Некоторые зрители даже привстали, чтобы лучше видеть. На них зашипели сидящие сзади.
Ломоносов приказал служителю унести приборы, дабы они не отвлекали внимания. И приступил к заключению:
— Итак, господа, что же произошло и какой вывод из сего следует?
В зале стояла тишина, даже дамы прекратили шептаться.
— Когда я выкачал воздух, он перестал давить на пузырь, и потому малое количество его, которое было в пузыре, стало шириться, расти. Итак, мой опыт сразу два закона явил. Первый: воздух имеет вес, иначе на пузырь не давил бы. И второй закон: воздух расширяется и упругость имеет, ибо пузырь, вы сами видели, наполнился и округл стал.
Юный президент был озадачен и, как школяр из Спасских Школ, приоткрыл пухлый рот. Как все просто! Вскочил и подбежал к Ломоносову. Физиономии Шумахера и его сподручных вытянулись. Л Разумовский хлопал Ломоносова по плечам, забыв всю светскость, с таким трудом воспитанную Тепловым в заграничных вояжах. Возле Ломоносова тотчас же образовался кружок придворных, хваливших его на все лады. Поодаль стояли офицеры шляхетного корпуса и высшие морские чины. При свите Разумовского они не решались подойти ближе, но на лицах их светился восторг.

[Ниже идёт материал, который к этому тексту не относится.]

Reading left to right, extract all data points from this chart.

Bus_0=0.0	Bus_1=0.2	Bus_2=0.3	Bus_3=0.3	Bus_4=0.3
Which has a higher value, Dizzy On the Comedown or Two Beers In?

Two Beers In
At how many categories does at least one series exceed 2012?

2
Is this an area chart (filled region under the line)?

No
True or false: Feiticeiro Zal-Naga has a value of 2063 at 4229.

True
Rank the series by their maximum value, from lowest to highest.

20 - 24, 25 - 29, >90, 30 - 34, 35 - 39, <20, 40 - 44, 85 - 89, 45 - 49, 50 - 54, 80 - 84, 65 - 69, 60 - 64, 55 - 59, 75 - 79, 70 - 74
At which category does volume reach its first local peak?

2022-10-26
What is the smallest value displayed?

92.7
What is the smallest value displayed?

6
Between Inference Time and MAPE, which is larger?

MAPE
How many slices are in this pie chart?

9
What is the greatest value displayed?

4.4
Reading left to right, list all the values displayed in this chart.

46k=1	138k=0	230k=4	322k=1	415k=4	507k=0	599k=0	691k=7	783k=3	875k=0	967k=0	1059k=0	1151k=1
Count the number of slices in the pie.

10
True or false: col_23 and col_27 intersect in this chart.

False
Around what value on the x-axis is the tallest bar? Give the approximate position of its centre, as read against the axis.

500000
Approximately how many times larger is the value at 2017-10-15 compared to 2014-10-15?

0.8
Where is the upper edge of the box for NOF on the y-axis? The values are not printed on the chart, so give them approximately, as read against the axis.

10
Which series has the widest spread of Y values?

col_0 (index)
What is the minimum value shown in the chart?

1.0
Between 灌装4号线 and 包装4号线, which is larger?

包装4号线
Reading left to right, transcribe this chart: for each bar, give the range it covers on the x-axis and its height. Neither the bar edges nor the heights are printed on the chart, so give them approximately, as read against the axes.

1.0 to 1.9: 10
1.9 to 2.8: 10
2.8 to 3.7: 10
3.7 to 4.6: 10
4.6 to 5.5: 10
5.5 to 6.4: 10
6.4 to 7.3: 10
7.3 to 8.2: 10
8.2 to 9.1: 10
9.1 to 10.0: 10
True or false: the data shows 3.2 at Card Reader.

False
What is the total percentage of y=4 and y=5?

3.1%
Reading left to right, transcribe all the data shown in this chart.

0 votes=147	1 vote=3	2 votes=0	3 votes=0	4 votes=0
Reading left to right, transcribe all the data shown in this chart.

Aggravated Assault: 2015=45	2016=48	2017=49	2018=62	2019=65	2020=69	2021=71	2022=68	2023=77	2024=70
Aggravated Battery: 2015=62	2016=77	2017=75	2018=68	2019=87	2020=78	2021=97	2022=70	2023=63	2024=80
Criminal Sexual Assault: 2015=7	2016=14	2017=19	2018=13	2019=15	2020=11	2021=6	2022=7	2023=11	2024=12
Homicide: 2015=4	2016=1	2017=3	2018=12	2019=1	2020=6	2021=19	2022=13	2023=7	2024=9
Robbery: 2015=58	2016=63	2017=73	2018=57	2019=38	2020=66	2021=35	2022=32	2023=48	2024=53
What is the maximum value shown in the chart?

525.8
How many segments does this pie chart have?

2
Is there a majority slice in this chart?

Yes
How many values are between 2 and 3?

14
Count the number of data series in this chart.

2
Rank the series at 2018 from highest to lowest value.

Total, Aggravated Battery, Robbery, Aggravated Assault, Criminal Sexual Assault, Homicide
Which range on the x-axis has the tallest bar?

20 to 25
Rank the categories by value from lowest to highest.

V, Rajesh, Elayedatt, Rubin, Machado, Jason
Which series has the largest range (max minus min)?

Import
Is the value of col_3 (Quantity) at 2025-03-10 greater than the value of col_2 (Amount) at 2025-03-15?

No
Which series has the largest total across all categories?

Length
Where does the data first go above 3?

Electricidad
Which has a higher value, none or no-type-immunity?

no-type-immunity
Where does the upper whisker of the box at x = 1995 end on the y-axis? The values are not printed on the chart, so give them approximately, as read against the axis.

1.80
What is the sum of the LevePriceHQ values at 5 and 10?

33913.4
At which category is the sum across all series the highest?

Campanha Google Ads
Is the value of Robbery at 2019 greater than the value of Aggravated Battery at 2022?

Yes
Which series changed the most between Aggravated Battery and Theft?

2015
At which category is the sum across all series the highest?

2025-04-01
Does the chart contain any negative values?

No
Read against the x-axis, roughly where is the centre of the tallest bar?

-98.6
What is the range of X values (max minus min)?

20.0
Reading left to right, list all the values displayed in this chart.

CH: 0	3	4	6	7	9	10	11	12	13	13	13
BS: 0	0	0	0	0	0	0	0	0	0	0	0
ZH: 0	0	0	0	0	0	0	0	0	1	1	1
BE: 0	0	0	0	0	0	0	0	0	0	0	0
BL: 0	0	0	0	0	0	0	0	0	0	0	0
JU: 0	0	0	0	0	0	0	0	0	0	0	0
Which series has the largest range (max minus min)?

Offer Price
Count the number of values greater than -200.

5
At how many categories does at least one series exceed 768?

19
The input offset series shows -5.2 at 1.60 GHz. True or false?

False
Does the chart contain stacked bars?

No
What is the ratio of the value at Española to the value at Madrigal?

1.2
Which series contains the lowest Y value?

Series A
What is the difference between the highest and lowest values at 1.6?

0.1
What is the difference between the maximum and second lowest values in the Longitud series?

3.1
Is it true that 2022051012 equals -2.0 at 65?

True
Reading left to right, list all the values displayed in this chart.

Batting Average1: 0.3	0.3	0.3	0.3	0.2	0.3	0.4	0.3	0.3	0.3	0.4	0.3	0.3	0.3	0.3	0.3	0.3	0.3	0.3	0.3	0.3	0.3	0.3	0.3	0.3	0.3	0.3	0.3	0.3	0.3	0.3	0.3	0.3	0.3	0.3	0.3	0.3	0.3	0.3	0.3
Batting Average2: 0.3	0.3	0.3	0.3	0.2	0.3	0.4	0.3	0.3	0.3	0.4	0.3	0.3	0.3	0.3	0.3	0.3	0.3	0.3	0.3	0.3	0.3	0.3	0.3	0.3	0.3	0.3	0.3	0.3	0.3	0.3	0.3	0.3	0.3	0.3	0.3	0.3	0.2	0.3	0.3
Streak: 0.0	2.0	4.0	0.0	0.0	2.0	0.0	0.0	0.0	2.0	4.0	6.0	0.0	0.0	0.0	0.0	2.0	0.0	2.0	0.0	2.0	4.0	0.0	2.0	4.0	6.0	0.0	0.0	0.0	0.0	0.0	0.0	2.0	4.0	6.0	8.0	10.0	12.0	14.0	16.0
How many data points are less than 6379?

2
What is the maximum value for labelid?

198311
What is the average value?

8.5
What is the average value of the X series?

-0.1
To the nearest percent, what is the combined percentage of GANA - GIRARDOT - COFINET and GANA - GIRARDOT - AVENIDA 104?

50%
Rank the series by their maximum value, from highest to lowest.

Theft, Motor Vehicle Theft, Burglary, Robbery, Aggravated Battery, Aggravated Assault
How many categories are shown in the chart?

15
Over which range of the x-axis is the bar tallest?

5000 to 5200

Профессора вели себя по-разному. Рихман, улыбаясь, кивал Ломоносову продолговатой головой. Миллер сидел в задумчивости, а пять-шесть стариков, обычно надменных и никого не замечавших, сейчас возбужденно переговаривались по-немецки.
Дамы откровенно скучали и с неудовольствием ожидали толпившихся вокруг Ломоносова кавалеров. С той минуты, как на стол были поставлены колпак и насос, они ждали необыкновенных фокусов, вроде тех, что показывали заезжие иллюзионисты. И такое разочарование!
Лишь одна с сияющим лицом робко стояла у стены. Но именно к ней и подошел Ломоносов, когда ему удалось выбраться из круга.
— Позвольте представить вам, ваше сиятельство, мою жену, — сказал он Разумовскому, покровительственно взявшему его под руку.
Лиза покраснела и поклонилась.
Лиза была довольна. Она еще плохо понимала по-русски. Но видела, как Ломоносова после лекции окружили влиятельные вельможи, как поздравлял его Разумовский, и поняла: муж наконец-то получил признание!
Чувствовал себя счастливым и Ломоносов. И хотя следующие лекции откладывались из-за дворцовых праздников, начало было положено. Никто еще не ставил публично подобных «експериментов». Как огонь по шнуру побежит об этом весточка. А это значит, что непременно найдутся люди, которые захотят увидеть еще и другие опыты, постичь иные законы. Они придут к нему!
В августе 1747 года Ломоносов переселился в более просторную квартиру. Правда, находилась она в том же старом доме. Но в ней было пять покоев. Потолки и полы ветхие, зато в каждой комнате изразцовая голландская печь, стены обиты красными и зелеными шпалерами[42].
Вскоре во дворе дома началась постройка долгожданной химической лаборатории. Бесконечно обивал Михаил Васильевич пороги разных ведомств и, уговаривая, убеждая, отпускал порой горькие шутки:
— Какой же я профессор химии? Я без лаборатории, что астроном без обсерватории!
Строительство подвигалось, как тогда говорили, «с превеликим скрыпом».
Только шесть с половиной сажен в длину, пять в ширину и менее семи в высоту занимало здание первой химической лаборатории в России. Всего одна комната и была в ней. Но мал золотник, да дорог!